DESCRIPTION OF SYMBOLS 1 Robot 3 Rails 4, 5, 6, 7 Clamping device (clamp table) 8 Master robot control device (Robot control device) 12 Slave robot control device (Positioning control device) 25 Master robot position storage means 26 Relative displacement vector storage means 27 Slave robot position calculation means 28 Relative displacement vector calculation means

Claims (2)

(57) [Claims] A robot controller for controlling one of a plurality of movable robots as a master robot, a robot other than the master robot as a slave robot, and controlling the positioning position of these robots.

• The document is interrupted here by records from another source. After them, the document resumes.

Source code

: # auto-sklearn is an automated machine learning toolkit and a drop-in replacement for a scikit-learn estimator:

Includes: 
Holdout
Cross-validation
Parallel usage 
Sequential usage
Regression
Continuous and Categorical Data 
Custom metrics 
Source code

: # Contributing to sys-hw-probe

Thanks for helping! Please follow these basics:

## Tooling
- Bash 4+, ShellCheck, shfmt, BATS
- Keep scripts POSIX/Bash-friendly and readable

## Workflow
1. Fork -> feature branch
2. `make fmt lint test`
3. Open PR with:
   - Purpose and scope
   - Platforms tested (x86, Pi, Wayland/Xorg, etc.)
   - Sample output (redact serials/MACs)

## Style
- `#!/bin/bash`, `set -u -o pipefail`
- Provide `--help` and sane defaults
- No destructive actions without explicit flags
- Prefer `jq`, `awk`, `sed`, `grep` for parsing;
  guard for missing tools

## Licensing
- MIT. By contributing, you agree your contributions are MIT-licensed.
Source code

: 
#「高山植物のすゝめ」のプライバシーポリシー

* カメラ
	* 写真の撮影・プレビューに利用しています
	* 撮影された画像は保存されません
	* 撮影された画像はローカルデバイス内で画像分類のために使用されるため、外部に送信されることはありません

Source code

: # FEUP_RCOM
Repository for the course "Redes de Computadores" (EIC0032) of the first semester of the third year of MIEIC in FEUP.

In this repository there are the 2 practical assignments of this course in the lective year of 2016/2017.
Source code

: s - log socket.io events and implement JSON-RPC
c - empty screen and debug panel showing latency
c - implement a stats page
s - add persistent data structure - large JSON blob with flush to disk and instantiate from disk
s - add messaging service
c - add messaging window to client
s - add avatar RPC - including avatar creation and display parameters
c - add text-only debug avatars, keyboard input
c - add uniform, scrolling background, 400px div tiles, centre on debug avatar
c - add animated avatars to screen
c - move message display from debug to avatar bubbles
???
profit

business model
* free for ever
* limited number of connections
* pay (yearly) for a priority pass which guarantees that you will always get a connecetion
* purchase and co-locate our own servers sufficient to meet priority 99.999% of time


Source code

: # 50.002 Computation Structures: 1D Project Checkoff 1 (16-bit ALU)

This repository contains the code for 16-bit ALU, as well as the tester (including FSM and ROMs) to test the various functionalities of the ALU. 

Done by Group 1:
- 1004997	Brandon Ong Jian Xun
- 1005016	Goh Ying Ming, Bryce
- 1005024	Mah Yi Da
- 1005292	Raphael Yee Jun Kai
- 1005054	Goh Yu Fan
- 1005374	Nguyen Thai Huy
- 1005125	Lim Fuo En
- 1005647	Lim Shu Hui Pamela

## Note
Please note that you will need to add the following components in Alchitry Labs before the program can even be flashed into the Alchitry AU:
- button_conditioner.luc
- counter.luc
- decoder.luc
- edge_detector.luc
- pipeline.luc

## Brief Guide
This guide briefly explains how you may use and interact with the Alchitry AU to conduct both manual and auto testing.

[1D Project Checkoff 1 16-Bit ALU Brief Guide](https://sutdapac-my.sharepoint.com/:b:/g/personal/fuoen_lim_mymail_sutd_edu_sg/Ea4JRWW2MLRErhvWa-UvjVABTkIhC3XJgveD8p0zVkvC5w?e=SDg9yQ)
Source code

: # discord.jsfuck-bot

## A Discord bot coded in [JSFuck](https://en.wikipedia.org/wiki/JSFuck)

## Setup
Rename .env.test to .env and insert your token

Master robot position storage means for storing a positioning position of the master robot; relative displacement vector calculation means for calculating a relative displacement vector indicating a positional relationship between the master robot and each slave robot; and a relative storage for storing the relative displacement vector. Displacement vector storage means, and slave robot position calculation means for calculating the positioning position of each slave robot from the positioning position of the master robot stored in the master robot position storage means and the relative displacement vector stored in the relative displacement vector storage means And a robot controller comprising: 2. The robot controller according to claim 1, wherein the slave robot is a plurality of movable clamp devices arranged on the same rail.